This essay will analyze Nathaniel Hawthorne’s “The Minister’s Black Veil” to determine the central conflict in the tale, its climax and partial resolution, using the essays of literary critics to help in this interpretation.
In the opinion of this reader, the central conflicts – the relation between the protagonist and antagonist (Abrams 225) – in the tale are an internal one, a spiritual-moral conflict within the minister, the Reverend Mr. Hooper, and an external one with the world at large represented by the congregation. Wilson Sullivan in “Nathaniel Hawthorne” tells where the author got the idea of a conflict between good and evil:
He looked back, deeply back into America’s Puritan past, the era of the New England theocracy, when the conflict of good and evil, freedom and tyranny, love and hatred was more explicit, more rigidly defined, free of the ambiguities of an increasingly pluralistic society, governed by a shared morality (70).
At the outset of the tale, “The Minister’s Black Veil,” the sexton is tolling the church bell and simultaneously watching Mr. Hooper’s door, when suddenly he says, “But what has good Parson Hooper got upon his face?” The surprise which the sexton displayed is repeated in the astonishment of the onlookers: “With one accord they started, expressing more wonder. . .” The reason is this: “Swathed about his forehead, and hanging down over his face, so low as to be shaken by his breath” is a black veil. The 30 year old, unmarried parson receives a variety of reactions from his congregation:
“I can’t really feel as if good Mr. Hooper’s face was behind that piece of crape”
“He has changed himself into something awful, only by hiding his face”
“Our parson has gone mad!”
Few could refrain from twisting their heads towards the door. . . .

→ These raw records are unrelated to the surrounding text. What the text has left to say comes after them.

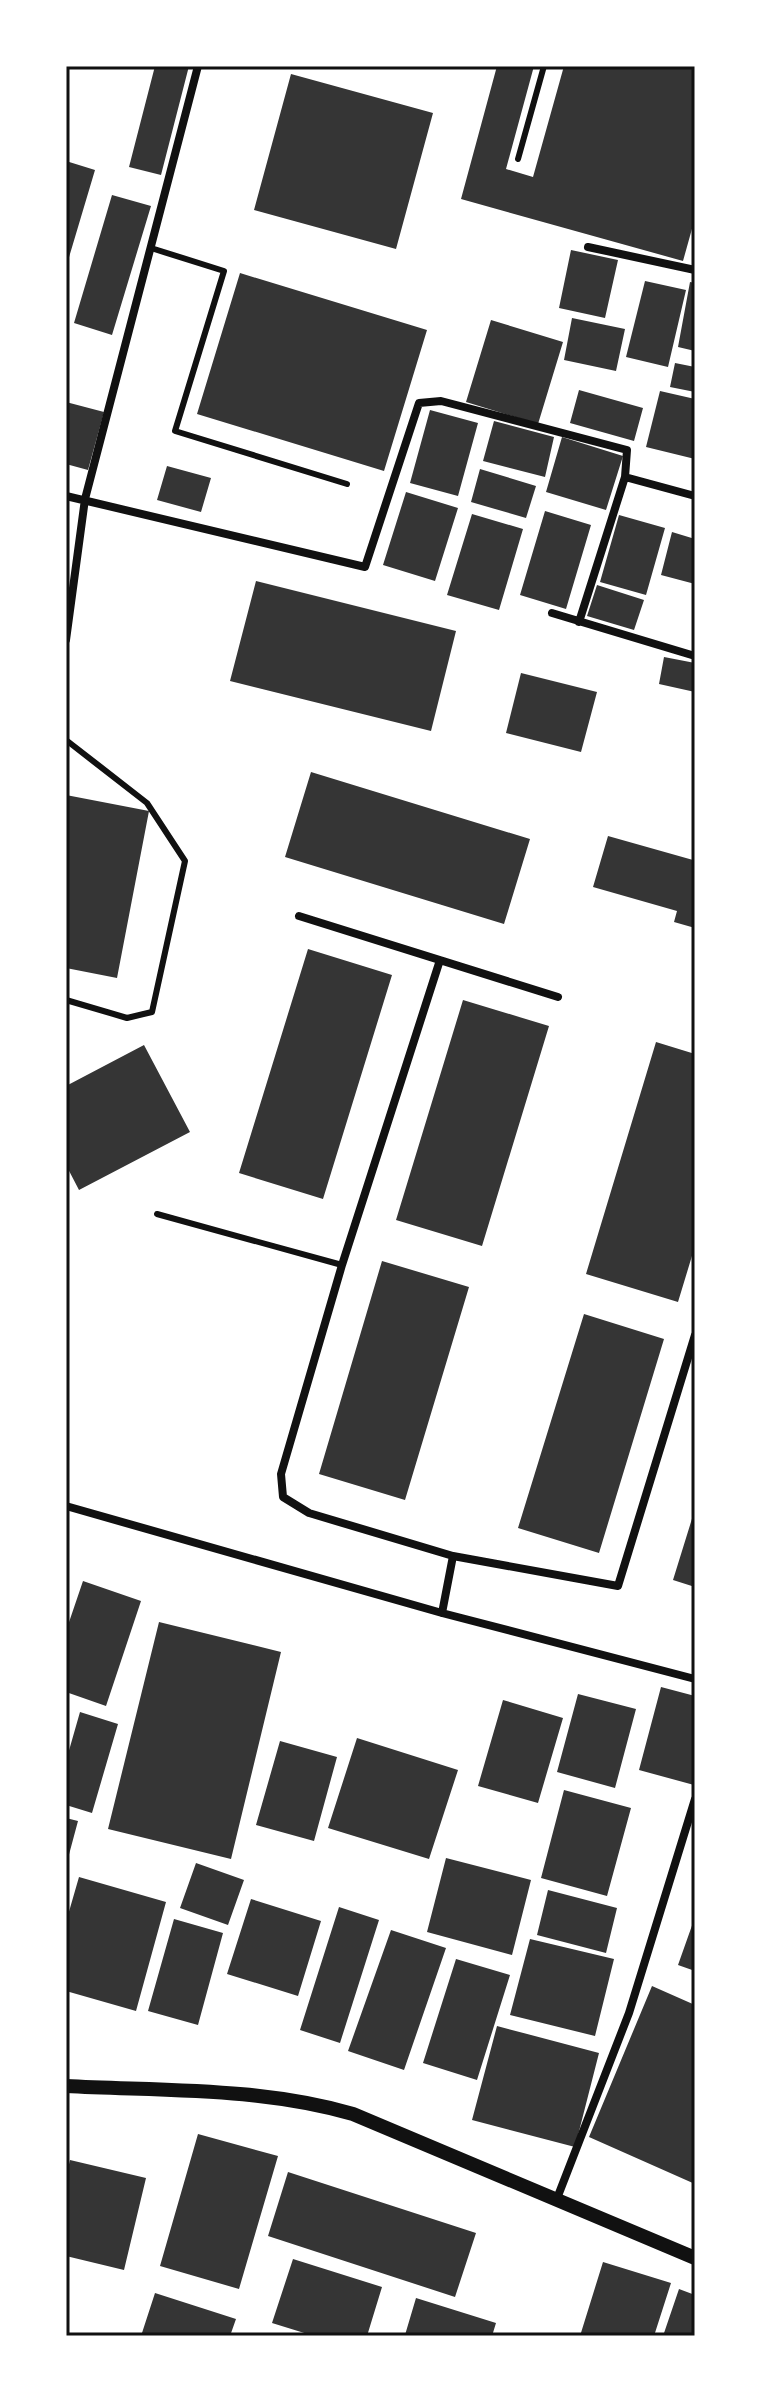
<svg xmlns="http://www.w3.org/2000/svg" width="761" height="2402" font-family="Helvetica,sans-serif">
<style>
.building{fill:#353535}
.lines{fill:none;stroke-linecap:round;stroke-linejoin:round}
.service{stroke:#111;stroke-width:6}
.minor{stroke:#111;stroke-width:8}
.tertiary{stroke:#111;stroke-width:14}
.neatline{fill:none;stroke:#111;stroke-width:3}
</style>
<rect width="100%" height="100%" fill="#fff"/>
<path class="building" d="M155,66H189L161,175L129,167Z
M497,66H534L506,169L533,177L564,66H695V218L683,261L461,199Z
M291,74L433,113L396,249L254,210Z
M66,161L95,170L67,264H66Z
M112,195L151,206L112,335L74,323Z
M571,250L618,260L605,318L559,308Z
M240,273L427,330L384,471L197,414Z
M645,281L686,290L668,367L626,357Z
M690,282L695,283V351L678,347Z
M572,318L625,329L616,371L564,360Z
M491,320L563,342L538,424L466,402Z
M675,363L695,367V392L670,387Z
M579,390L643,408L634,441L570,423Z
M660,391L695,399V459L646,447Z
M66,402L104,412L88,470L66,464Z
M430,410L478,423L458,496L410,483Z
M494,421L554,437L545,477L483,461Z
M562,437L623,456L606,510L546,492Z
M167,466L211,478L201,512L157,500Z
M480,469L536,486L526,518L471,502Z
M406,492L458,508L435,581L383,565Z
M545,511L591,525L566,609L520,595Z
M472,514L523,529L499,610L447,595Z
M619,515L665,528L646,595L600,582Z
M672,532L695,539V584L661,575Z
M256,581L456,631L431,731L230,681Z
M597,585L644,600L634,630L587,616Z
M664,657L695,663V692L659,684Z
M521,673L597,692L581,752L506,733Z
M311,772L530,839L504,924L285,857Z
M66,795L149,811L117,978L66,968Z
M608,836L693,860L695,855V928L674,922L677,911L593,887Z
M308,949L392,975L323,1199L239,1173Z
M463,1000L549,1026L482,1246L396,1220Z
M656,1042L695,1054V1246L678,1302L586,1274Z
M144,1045L190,1132L79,1190L66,1165V1086Z
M382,1261L469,1287L405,1500L319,1474Z
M584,1314L664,1339L599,1553L518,1528Z
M695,1509V1587L673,1580Z
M83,1581L141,1601L106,1706L66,1692V1631Z
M159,1622L281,1652L231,1859L108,1829Z
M661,1687L695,1696L694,1785L639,1770Z
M578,1694L636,1709L615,1788L557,1772Z
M503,1700L563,1718L538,1803L478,1786Z
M80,1712L118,1724L92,1813L66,1805V1761Z
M357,1738L458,1770L429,1859L328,1828Z
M280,1741L337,1757L314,1841L256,1825Z
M564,1790L631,1808L607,1896L541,1878Z
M66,1818L78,1821L67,1862H66Z
M446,1858L531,1880L512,1955L427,1932Z
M196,1863L244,1880L228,1925L180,1908Z
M79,1877L166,1902L136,2011L66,1991V1922Z
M548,1890L617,1908L606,1953L537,1935Z
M251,1899L321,1921L298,1996L227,1974Z
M339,1907L379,1920L340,2043L300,2030Z
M695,1917V1971L678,1965Z
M174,1919L223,1933L198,2025L148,2011Z
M391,1930L446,1948L404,2070L348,2051Z
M530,1939L614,1959L595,2036L510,2015Z
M456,1959L510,1975L477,2080L423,2063Z
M652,1986L695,2005V2184L589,2137Z
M497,2026L599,2053L575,2147L472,2120Z
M198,2134L278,2156L239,2289L160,2266Z
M70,2160L146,2178L124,2270L66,2256V2177Z
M288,2172L476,2233L455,2297L268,2236Z
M293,2259L382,2287L367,2336H314L272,2323Z
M603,2262L671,2283L654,2336H580Z
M679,2289L695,2295V2336H663Z
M155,2293L236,2319L230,2336H141Z
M416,2298L496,2323L492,2336L405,2335Z"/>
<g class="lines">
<path class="service" d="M518,159L544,66
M151,248L224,271L175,431L347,484
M66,740L147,803L185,861L152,1012L127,1018L66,1000
M157,1214L342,1265"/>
<path class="minor" d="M588,247L695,270
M625,477L695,496
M66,496L365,567L419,403L441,401L627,450L625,477L579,622
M552,613L695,656
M66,640L85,499L198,66
M299,916L558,997
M440,960L342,1265L281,1474L283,1497L309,1513L453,1556
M66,1506L442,1613L695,1679
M442,1613L453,1556L618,1586L695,1335
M556,2201L629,2013L695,1799"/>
<path class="tertiary" d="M66,2086C161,2091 260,2087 353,2114L695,2258"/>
</g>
<rect width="761" height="2402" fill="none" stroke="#ffffff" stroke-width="136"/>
<rect x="68" y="68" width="625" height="2266" class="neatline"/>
</svg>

. . . more than one woman of delicate nerves was forced to leave the
At this point begins the external conflict of the drama – between the minister and the people of his congregation, which will last until his death. Except for the sable veil, Reverend Hooper is quite a compatible and sociable personality:
Mr. Hooper had the reputation of a good preacher, but not an energetic one: he strove to win his people heavenward by mild, persuasive influences, rather than to drive them thither by the thunders of the Word.